The ‘scar’ is the area at the centre of Sentiri where the fiery cataclysm killed the city. For two nights and days a column of fire burned from sky to ground. When it vanished, the heart of the city was a blackened pit. Charred blocks teeter on the edge of the wound. Nothing grows there, and the rain gathers in black pools at the bottom. The heat of the fire did not burn anything outside the circle of the inferno, but it sucked the air in from miles around and bleached colour from stone, leaves and wood. Nothing that breathed survived. Even now, the new residents find desiccated bodies amongst the outer ring of buildings. But it’s the ghosts that worry them more than corpses.
For most of the people who have made Sentiri their home, the idea of desecration is foreign. The cinder houses may have been made for the dead, but they do not belong to them. The wishes of the original makers are similarly put to one side without a thought. It’s a much more tangible fear that gives Anjray his trade.
‘People lose things,’ said Anjray when I asked him what happens when the ghosts come. He does not mean a bowl of fruit or a few coins either. ‘Memory, health, those they like,’ he said, and then adds a story about a woman who moved into a cinder-house without appeasing the spirits. ‘Within a week she had lost her name. Just her name, mind you. Some of her family tried to get her to leave, but she wouldn’t. Another two nights and the feeling in her fingers was gone. Then she forgot who her second son was. By the time her family got her to leave, she could not remember the town where she was born and she was starting to go blind in her left eye.’ It’s the sort of story to give you pause while eyeing the sleeping rugs and perfectly folded blankets. Anjray clearly does not see it that way; that will not happen here because he has taken care of all the necessities.
It might be tempting to see these stories as part of the sales patter – something to fear so that you are eager and grateful for the services of a banisher.

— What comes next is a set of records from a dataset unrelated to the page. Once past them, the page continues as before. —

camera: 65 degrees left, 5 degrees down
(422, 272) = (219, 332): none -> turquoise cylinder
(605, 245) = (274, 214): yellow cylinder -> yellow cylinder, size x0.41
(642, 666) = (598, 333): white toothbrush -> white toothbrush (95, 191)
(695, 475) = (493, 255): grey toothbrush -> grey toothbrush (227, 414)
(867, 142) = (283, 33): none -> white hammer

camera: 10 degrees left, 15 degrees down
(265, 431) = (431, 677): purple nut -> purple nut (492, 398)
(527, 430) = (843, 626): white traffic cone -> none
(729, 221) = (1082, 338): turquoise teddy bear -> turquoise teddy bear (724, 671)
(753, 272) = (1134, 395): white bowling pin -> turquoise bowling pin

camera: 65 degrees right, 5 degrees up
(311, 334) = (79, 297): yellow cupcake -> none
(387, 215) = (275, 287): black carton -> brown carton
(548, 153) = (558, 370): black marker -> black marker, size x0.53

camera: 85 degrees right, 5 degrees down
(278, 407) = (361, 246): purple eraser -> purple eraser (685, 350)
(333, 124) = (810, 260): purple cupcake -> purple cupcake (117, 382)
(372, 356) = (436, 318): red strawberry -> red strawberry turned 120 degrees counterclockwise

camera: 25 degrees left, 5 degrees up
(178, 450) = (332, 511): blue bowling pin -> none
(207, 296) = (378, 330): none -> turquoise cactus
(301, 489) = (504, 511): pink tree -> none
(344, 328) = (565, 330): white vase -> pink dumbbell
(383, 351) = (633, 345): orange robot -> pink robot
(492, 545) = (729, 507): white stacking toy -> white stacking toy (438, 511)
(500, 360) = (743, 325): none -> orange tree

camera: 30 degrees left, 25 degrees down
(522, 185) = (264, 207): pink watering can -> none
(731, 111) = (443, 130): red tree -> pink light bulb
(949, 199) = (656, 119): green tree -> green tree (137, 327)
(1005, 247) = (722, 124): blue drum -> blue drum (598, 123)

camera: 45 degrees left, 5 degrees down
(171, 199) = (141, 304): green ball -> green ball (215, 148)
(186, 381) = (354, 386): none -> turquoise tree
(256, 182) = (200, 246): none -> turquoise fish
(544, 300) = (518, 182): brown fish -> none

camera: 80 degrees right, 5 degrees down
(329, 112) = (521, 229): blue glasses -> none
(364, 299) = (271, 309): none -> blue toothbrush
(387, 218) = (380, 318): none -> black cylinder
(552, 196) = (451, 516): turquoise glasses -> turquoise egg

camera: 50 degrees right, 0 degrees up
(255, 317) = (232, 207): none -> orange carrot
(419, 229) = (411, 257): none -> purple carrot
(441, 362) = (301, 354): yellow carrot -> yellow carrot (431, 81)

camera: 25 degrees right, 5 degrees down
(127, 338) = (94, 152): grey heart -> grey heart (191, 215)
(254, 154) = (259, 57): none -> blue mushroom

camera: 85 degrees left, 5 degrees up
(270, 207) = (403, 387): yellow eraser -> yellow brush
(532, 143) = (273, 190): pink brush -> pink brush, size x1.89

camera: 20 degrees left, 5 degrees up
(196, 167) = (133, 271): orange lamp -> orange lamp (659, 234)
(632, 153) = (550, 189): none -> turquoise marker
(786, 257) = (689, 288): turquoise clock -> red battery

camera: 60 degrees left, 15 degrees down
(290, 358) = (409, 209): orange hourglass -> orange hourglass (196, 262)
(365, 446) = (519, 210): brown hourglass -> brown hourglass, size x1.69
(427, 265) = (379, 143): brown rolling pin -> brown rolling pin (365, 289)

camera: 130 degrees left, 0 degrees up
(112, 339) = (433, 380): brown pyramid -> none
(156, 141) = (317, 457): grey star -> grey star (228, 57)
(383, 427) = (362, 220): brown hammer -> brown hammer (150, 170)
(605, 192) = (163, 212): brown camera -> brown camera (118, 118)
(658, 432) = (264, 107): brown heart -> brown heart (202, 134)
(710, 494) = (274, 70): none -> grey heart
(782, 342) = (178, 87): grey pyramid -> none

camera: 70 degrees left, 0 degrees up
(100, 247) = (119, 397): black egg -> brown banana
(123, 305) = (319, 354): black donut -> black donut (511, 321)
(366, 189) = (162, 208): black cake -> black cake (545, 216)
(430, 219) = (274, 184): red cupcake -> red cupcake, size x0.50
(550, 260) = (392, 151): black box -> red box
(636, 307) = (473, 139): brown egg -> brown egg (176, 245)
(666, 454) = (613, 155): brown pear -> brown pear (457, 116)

That would be comforting, but spend time with anyone from the reborn city and you will hear similar. The hunger of the dead for the living is real. Business for the banishers is booming. They are the reason that there is a city here at all, rather than a silent ring of tombs around a crater. But they are also the emerging authority in the city. What they say goes. If someone can’t get a banisher to mark a building as safe, then no one is going to live there. I have also heard quiet rumours that they are the reason that people have not built more new structures. A new building does not need the dead soothing before people feel safe to enter it. There will be a natural limit to the banishers’ growing power. At some point, if the city keeps growing, they will run out of empty cinder-houses. Anjray does not seem worried that he is going to be out of a job.
‘Sometime and perhaps,’ he says with a smile, until then business is good. ‘After I am amongst the dead, my children, or their children might not need someone like me. Until then…’ he smiles and gestures at the building around then. ‘Until then we all need somewhere safe to rest.’ The wind stirs the hangings over the doors, and outside the sun is falling and twilight growing amongst the cinder houses.